A different polarization:
In his new book, Gujarat Under Modi, political scientist Christophe Jaffrelot shows how the prime minister, a full-time RSS worker by the early 1970s, shot to prominence as the “Emperor of Hindu Hearts.” As a political organizer in the 1990s, he stoked fear of a Muslim mafia don among Gujarat’s voters. He achieved much bigger results for himself as chief minister following the vicious communal riots of 2002. Two decades later, however, it isn’t clear if there is more juice left in religious polarization as an electoral strategy. The BJP even lost the parliamentary seat in the town where Modi had consecrated a Hindu temple built on the site where a 16th-century mosque was razed by mobs in 1992.
Sensing this exhaustion, opposition parties are highlighting a different fault line: caste. The southern state of Tamil Nadu has joined Gandhi’s call for a caste census, so that marginalized communities can gain from affirmative action in proportion to their share of the population. A showdown on this issue may hurt the BJP, which has under Modi worked hard to broaden its appeal beyond upper-caste, middle-class Hindus. During this year’s election campaign, Modi decried a caste census, which was last conducted by India’s former British rulers in 1931, as a left-wing idea to redistribute people’s personal wealth.
Future cracks in coalition:
Both Jawaharlal Nehru and Indira Gandhi held the top political job for longer than 15 years. Modi will join their league if he completes a full five-year-term. That may depend on two coalition partners: Nitish Kumar, the chief minister of Bihar in India’s east, and N Chandrababu Naidu, who runs the southern state of Andhra Pradesh. Kumar has started asking for vastly more federal funding. Naidu wants something similar. For now, the partners are ignoring Modi’s most recent governance troubles such as bungled exams, falling airport roofs, flooded cities, colliding trains, and collapsing bridges. However, if association with the BJP begins to threaten their own political standing, they might pull their support.
The business-as-usual look of Modi 3.0 is an illusion with no dearth of believers. Now that India has joined JPMorgan Chase & Co.’s emerging markets bond index, the stock market has gone back to dreaming about a cornucopia of foreign capital, gleaming new public infrastructure, accelerated private-sector investment, and world-beating economic growth.

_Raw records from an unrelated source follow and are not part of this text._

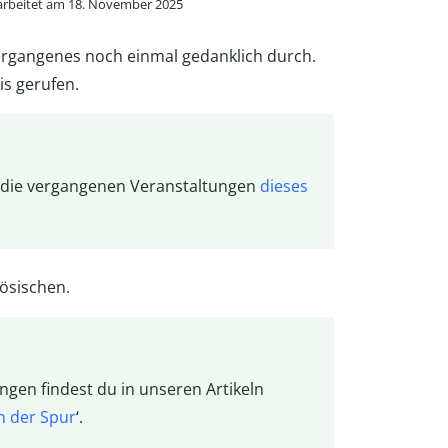
rbeitet am 18. November 2025
Vergangenes noch einmal gedanklich durch.
is gerufen.
 die vergangenen Veranstaltungen
dieses
ösischen.
en findest du in unseren Artikeln
n der Spur
‘.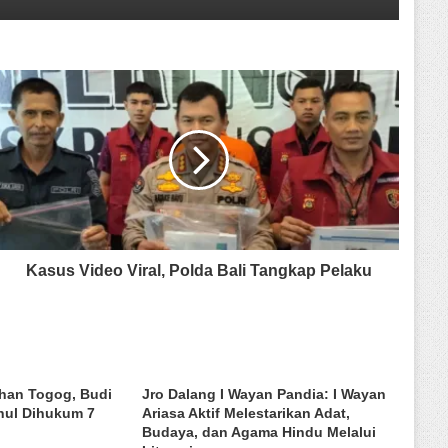
Kasus Video Viral, Polda Bali Tangkap Pelaku
han Togog, Budi
Jro Dalang I Wayan Pandia: I Wayan
hul Dihukum 7
Ariasa Aktif Melestarikan Adat,
Budaya, dan Agama Hindu Melalui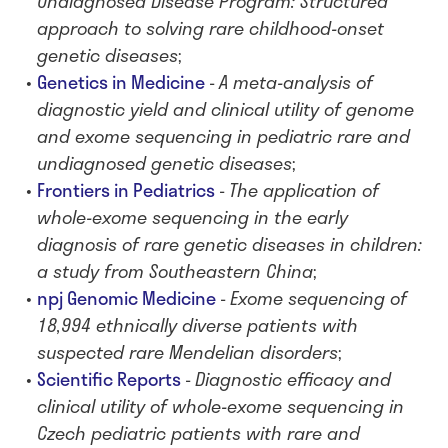
Undiagnosed Disease Program: Structured
approach to solving rare childhood-onset
genetic diseases
;
Genetics in Medicine
-
A meta-analysis of
diagnostic yield and clinical utility of genome
and exome sequencing in pediatric rare and
undiagnosed genetic diseases
;
Frontiers in Pediatrics
-
The application of
whole-exome sequencing in the early
diagnosis of rare genetic diseases in children:
a study from Southeastern China
;
npj Genomic Medicine
-
Exome sequencing of
18,994 ethnically diverse patients with
suspected rare Mendelian disorders
;
Scientific Reports
-
Diagnostic efficacy and
clinical utility of whole-exome sequencing in
Czech pediatric patients with rare and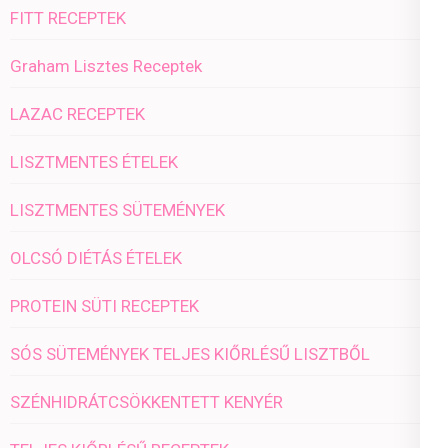
FITT RECEPTEK
Graham Lisztes Receptek
LAZAC RECEPTEK
LISZTMENTES ÉTELEK
LISZTMENTES SÜTEMÉNYEK
OLCSÓ DIÉTÁS ÉTELEK
PROTEIN SÜTI RECEPTEK
SÓS SÜTEMÉNYEK TELJES KIŐRLÉSŰ LISZTBŐL
SZÉNHIDRÁTCSÖKKENTETT KENYÉR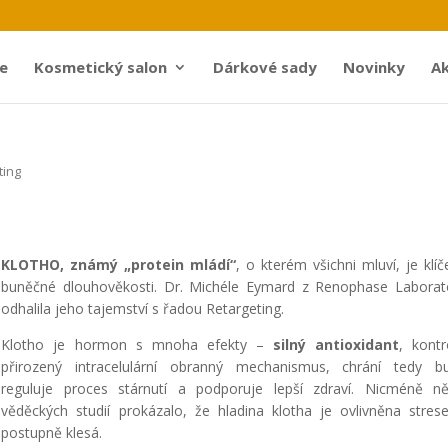
e
Kosmetický salon
Dárkové sady
Novinky
Ak
ting
KLOTHO, známý „protein mládí“
, o kterém všichni mluví, je klí
buněčné dlouhověkosti. Dr. Michéle Eymard z Renophase Laborat
odhalila jeho tajemství s řadou Retargeting.
Klotho je hormon s mnoha efekty –
silný antioxidant
, kontr
přirozený intracelulární obranný mechanismus, chrání tedy b
reguluje proces stárnutí a podporuje lepší zdraví. Nicméně ně
věděckých studií prokázalo, že hladina klotha je ovlivněna stre
postupně klesá.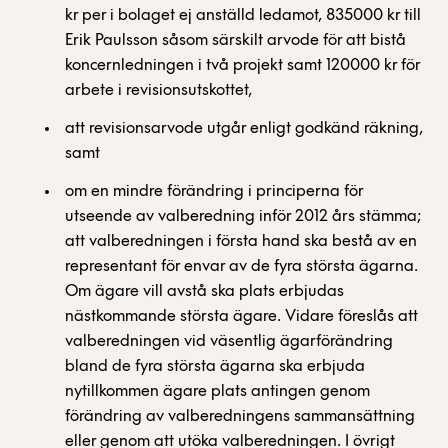
kr per i bolaget ej anställd ledamot, 835000 kr till
Erik Paulsson såsom särskilt arvode för att bistå
koncernledningen i två projekt samt 120000 kr för
arbete i revisionsutskottet,
att revisionsarvode utgår enligt godkänd räkning,
samt
om en mindre förändring i principerna för
utseende av valberedning inför 2012 års stämma;
att valberedningen i första hand ska bestå av en
representant för envar av de fyra största ägarna.
Om ägare vill avstå ska plats erbjudas
nästkommande största ägare. Vidare föreslås att
valberedningen vid väsentlig ägarförändring
bland de fyra största ägarna ska erbjuda
nytillkommen ägare plats antingen genom
förändring av valberedningens sammansättning
eller genom att utöka valberedningen. I övrigt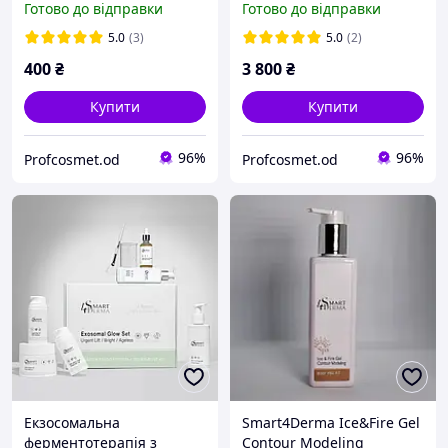
Готово до відправки
Готово до відправки
БАЛАНС
ліфтингу міні набір
КАРБОКСІТЕРАПІЯ(1-2
Smart4derma Exo-Matrix
5.0
(3)
5.0
(2)
процедури)
Enzyme System Mini Set
400
₴
3 800
₴
Купити
Купити
96%
96%
Profcosmet.od
Profcosmet.od
Екзосомальна
Smart4Derma Ice&Fire Gel
ферментотерапія з
Contour Modeling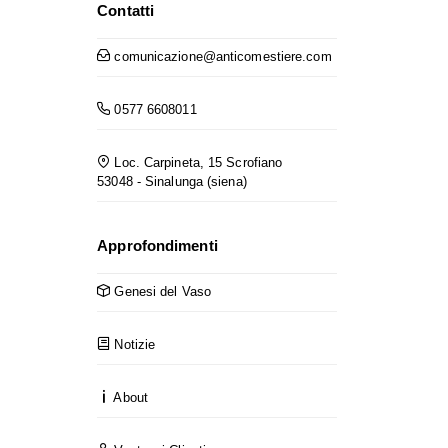
Contatti
comunicazione@anticomestiere.com
0577 6608011
Loc. Carpineta, 15 Scrofiano
53048 - Sinalunga (siena)
Approfondimenti
Genesi del Vaso
Notizie
About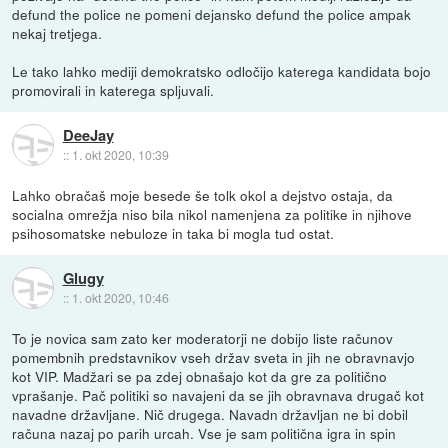
defund the police ne pomeni dejansko defund the police ampak
nekaj tretjega.
Le tako lahko mediji demokratsko odločijo katerega kandidata bojo
promovirali in katerega spljuvali.
DeeJay
::
1. okt 2020, 10:39
Lahko obračaš moje besede še tolk okol a dejstvo ostaja, da
socialna omrežja niso bila nikol namenjena za politike in njihove
psihosomatske nebuloze in taka bi mogla tud ostat.
Glugy
::
1. okt 2020, 10:46
To je novica sam zato ker moderatorji ne dobijo liste računov
pomembnih predstavnikov vseh držav sveta in jih ne obravnavjo
kot VIP. Madžari se pa zdej obnašajo kot da gre za politično
vprašanje. Pač politiki so navajeni da se jih obravnava drugač kot
navadne državljane. Nič drugega. Navadn državljan ne bi dobil
računa nazaj po parih urcah. Vse je sam politična igra in spin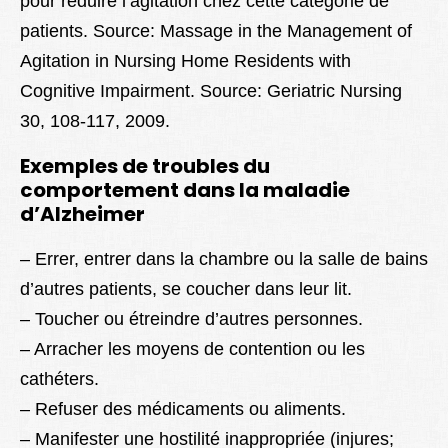
pour réduire l’agitation chez cette catégorie de
patients. Source: Massage in the Management of
Agitation in Nursing Home Residents with
Cognitive Impairment. Source: Geriatric Nursing
30, 108-117, 2009.
Exemples de troubles du
comportement dans la maladie
d’Alzheimer
– Errer, entrer dans la chambre ou la salle de bains
d’autres patients, se coucher dans leur lit.
– Toucher ou étreindre d’autres personnes.
– Arracher les moyens de contention ou les
cathéters.
– Refuser des médicaments ou aliments.
– Manifester une hostilité inappropriée (injures;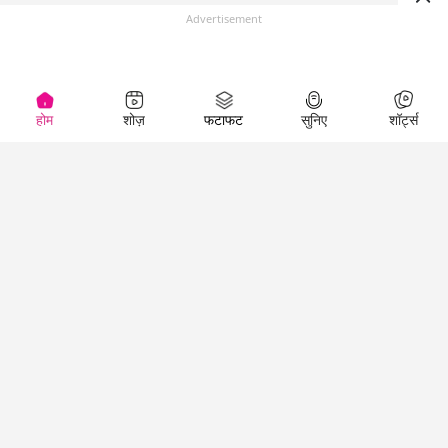
Advertisement
होम
शोज़
फटाफट
सुनिए
शॉर्ट्स
(
)
Top Shows
LallanKhas News
Entertainment
News
The Lallantop Show
Hindi Satire & Humor
Duniyadaari
Lallankhas Specials
Guest in the
Breaking News
Entertainment News
Newsroom
Top Political News
Hindi
Netanagri
Hindi
Top stories Cinema
Lallantop Baithki
Top History News
Entertainment Special
Kharcha Paani
Real Stories News
News
Aasan Bhasha Mein
Latest Political News
Top movies series
Social List
Top Literature News
review
Tarikh
Top Persons News
Latest Entertainment
Sehat
Top Profiles
News
The Cinema Show
Viral News
Business News
Technology
Top News
News
Business News in
Breaking News Hindi
Hindi
Top News Hindi
Latest Business News
Technology News in
Latest News Hindi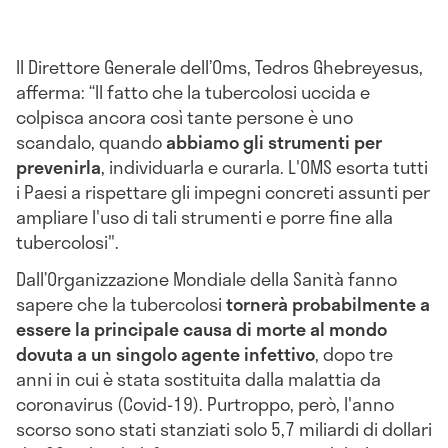
Il Direttore Generale dell’Oms, Tedros Ghebreyesus,
afferma: “Il fatto che la tubercolosi uccida e
colpisca ancora così tante persone è uno
scandalo, quando
abbiamo gli strumenti per
prevenirla
, individuarla e curarla. L'OMS esorta tutti
i Paesi a rispettare gli impegni concreti assunti per
ampliare l'uso di tali strumenti e porre fine alla
tubercolosi".
Dall’Organizzazione Mondiale della Sanità fanno
sapere che la tubercolosi
tornerà probabilmente a
essere la principale causa di morte al mondo
dovuta a un singolo agente infettivo
, dopo tre
anni in cui è stata sostituita dalla malattia da
coronavirus (Covid-19). Purtroppo, però, l'anno
scorso sono stati stanziati solo 5,7 miliardi di dollari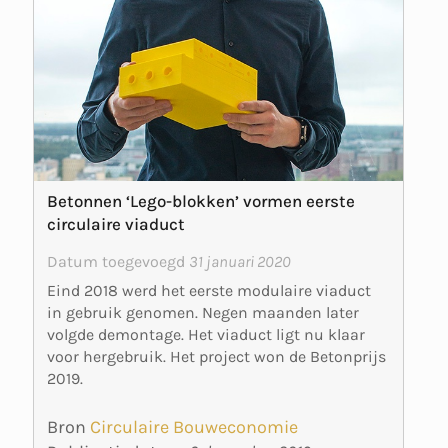
Betonnen ‘Lego-blokken’ vormen eerste
circulaire viaduct
Datum toegevoegd
31 januari 2020
Eind 2018 werd het eerste modulaire viaduct
in gebruik genomen. Negen maanden later
volgde demontage. Het viaduct ligt nu klaar
voor hergebruik. Het project won de Betonprijs
2019.
Bron
Circulaire Bouweconomie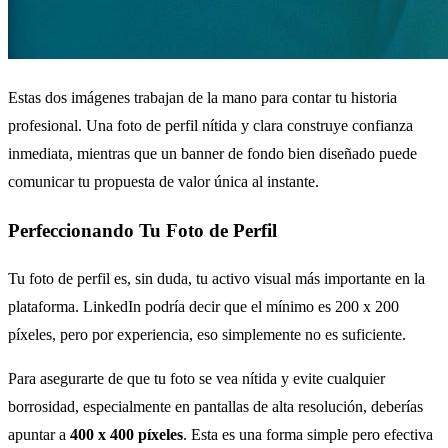
Estas dos imágenes trabajan de la mano para contar tu historia
profesional. Una foto de perfil nítida y clara construye confianza
inmediata, mientras que un banner de fondo bien diseñado puede
comunicar tu propuesta de valor única al instante.
Perfeccionando Tu Foto de Perfil
Tu foto de perfil es, sin duda, tu activo visual más importante en la
plataforma. LinkedIn podría decir que el mínimo es 200 x 200
píxeles, pero por experiencia, eso simplemente no es suficiente.
Para asegurarte de que tu foto se vea nítida y evite cualquier
borrosidad, especialmente en pantallas de alta resolución, deberías
apuntar a
400 x 400 píxeles
. Esta es una forma simple pero efectiva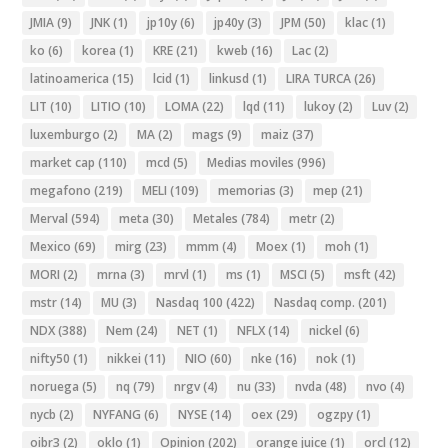
JMIA
(9)
JNK
(1)
jp10y
(6)
jp40y
(3)
JPM
(50)
klac
(1)
ko
(6)
korea
(1)
KRE
(21)
kweb
(16)
Lac
(2)
latinoamerica
(15)
lcid
(1)
linkusd
(1)
LIRA TURCA
(26)
LIT
(10)
LITIO
(10)
LOMA
(22)
lqd
(11)
lukoy
(2)
Luv
(2)
luxemburgo
(2)
MA
(2)
mags
(9)
maiz
(37)
market cap
(110)
mcd
(5)
Medias moviles
(996)
megafono
(219)
MELI
(109)
memorias
(3)
mep
(21)
Merval
(594)
meta
(30)
Metales
(784)
metr
(2)
Mexico
(69)
mirg
(23)
mmm
(4)
Moex
(1)
moh
(1)
MORI
(2)
mrna
(3)
mrvl
(1)
ms
(1)
MSCI
(5)
msft
(42)
mstr
(14)
MU
(3)
Nasdaq 100
(422)
Nasdaq comp.
(201)
NDX
(388)
Nem
(24)
NET
(1)
NFLX
(14)
nickel
(6)
nifty50
(1)
nikkei
(11)
NIO
(60)
nke
(16)
nok
(1)
noruega
(5)
nq
(79)
nrgv
(4)
nu
(33)
nvda
(48)
nvo
(4)
nycb
(2)
NYFANG
(6)
NYSE
(14)
oex
(29)
ogzpy
(1)
oibr3
(2)
oklo
(1)
Opinion
(202)
orange juice
(1)
orcl
(12)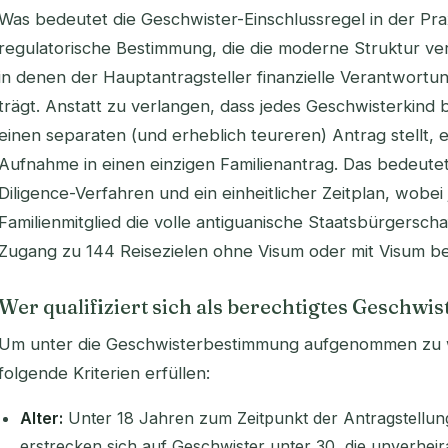
Was bedeutet die Geschwister-Einschlussregel in der Pra
regulatorische Bestimmung, die die moderne Struktur v
in denen der Hauptantragsteller finanzielle Verantwortu
trägt. Anstatt zu verlangen, dass jedes Geschwisterkind bi
einen separaten (und erheblich teureren) Antrag stellt, 
Aufnahme in einen einzigen Familienantrag. Das bedeutet 
Diligence-Verfahren und ein einheitlicher Zeitplan, wobe
Familienmitglied die volle antiguanische Staatsbürgerscha
Zugang zu 144 Reisezielen ohne Visum oder mit Visum be
Wer qualifiziert sich als berechtigtes Geschwi
Um unter die Geschwisterbestimmung aufgenommen zu 
folgende Kriterien erfüllen:
Alter:
Unter 18 Jahren zum Zeitpunkt der Antragstellun
erstrecken sich auf Geschwister unter 30, die unverheira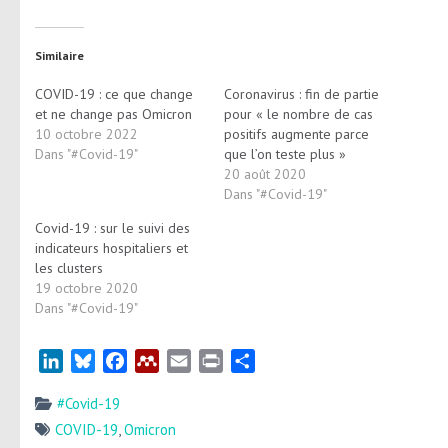
Similaire
COVID-19 : ce que change
Coronavirus : fin de partie
et ne change pas Omicron
pour « le nombre de cas
10 octobre 2022
positifs augmente parce
Dans "#Covid-19"
que l’on teste plus »
20 août 2020
Dans "#Covid-19"
Covid-19 : sur le suivi des
indicateurs hospitaliers et
les clusters
19 octobre 2020
Dans "#Covid-19"
LinkedIn
Bluesky
Facebook
Mendeley
Email
Print
Partager
#Covid-19
COVID-19
,
Omicron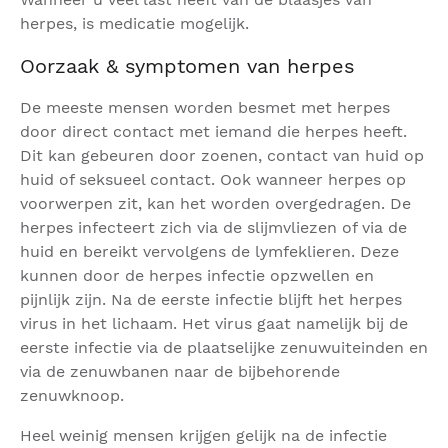
herpes, is medicatie mogelijk.
Oorzaak & symptomen van herpes
De meeste mensen worden besmet met herpes
door direct contact met iemand die herpes heeft.
Dit kan gebeuren door zoenen, contact van huid op
huid of seksueel contact. Ook wanneer herpes op
voorwerpen zit, kan het worden overgedragen. De
herpes infecteert zich via de slijmvliezen of via de
huid en bereikt vervolgens de lymfeklieren. Deze
kunnen door de herpes infectie opzwellen en
pijnlijk zijn. Na de eerste infectie blijft het herpes
virus in het lichaam. Het virus gaat namelijk bij de
eerste infectie via de plaatselijke zenuwuiteinden en
via de zenuwbanen naar de bijbehorende
zenuwknoop.
Heel weinig mensen krijgen gelijk na de infectie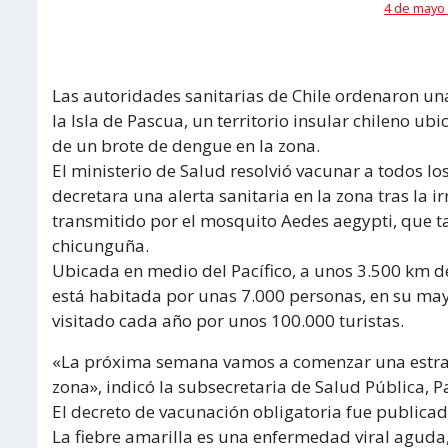
4 de mayo 
Las autoridades sanitarias de Chile ordenaron una
la Isla de Pascua, un territorio insular chileno ubi
de un brote de dengue en la zona.
El ministerio de Salud resolvió vacunar a todos l
decretara una alerta sanitaria en la zona tras la
transmitido por el mosquito Aedes aegypti, que tam
chicunguña.
Ubicada en medio del Pacífico, a unos 3.500 km de 
está habitada por unas 7.000 personas, en su mayor
visitado cada año por unos 100.000 turistas.
«La próxima semana vamos a comenzar una estrate
zona», indicó la subsecretaria de Salud Pública, P
El decreto de vacunación obligatoria fue publicado 
La fiebre amarilla es una enfermedad viral aguda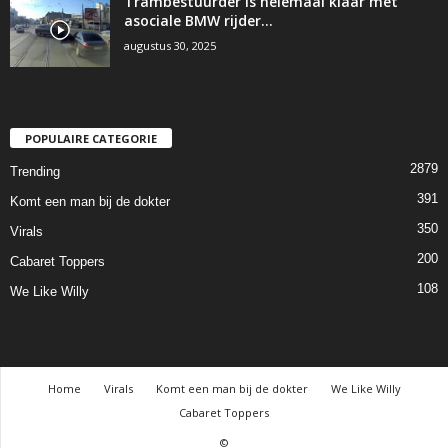
Trambestuurder is helemaal klaar met
asociale BMW rijder…
augustus 30, 2025
POPULAIRE CATEGORIE
2879
Trending
391
Komt een man bij de dokter
350
Virals
200
Cabaret Toppers
108
We Like Willy
Home
Virals
Komt een man bij de dokter
We Like Willy
Cabaret Toppers
©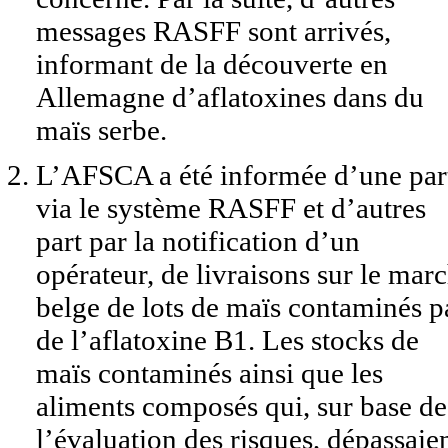
messages RASFF sont arrivés,
informant de la découverte en
Allemagne d’aflatoxines dans du
maïs serbe.
L’AFSCA a été informée d’une par
via le système RASFF et d’autres
part par la notification d’un
opérateur, de livraisons sur le mar
belge de lots de maïs contaminés p
de l’aflatoxine B1. Les stocks de
maïs contaminés ainsi que les
aliments composés qui, sur base de
l’évaluation des risques, dépassaie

Still, the political plates are shifting. Hemant Soren, the chief minister of Jharkhand, was released from prison last week by a court that didn’t find any prima-facie evidence for the money-laundering charges on which the 48-year-old tribal leader was forced to sit out the national election. Jharkhand will go to polls later this year, as will Maharashtra — another state where New Delhi’s alleged misuse of federal agencies against political opposition backfired in the parliamentary contest. If more states reject the BJP, Modi’s national stature will become smaller still.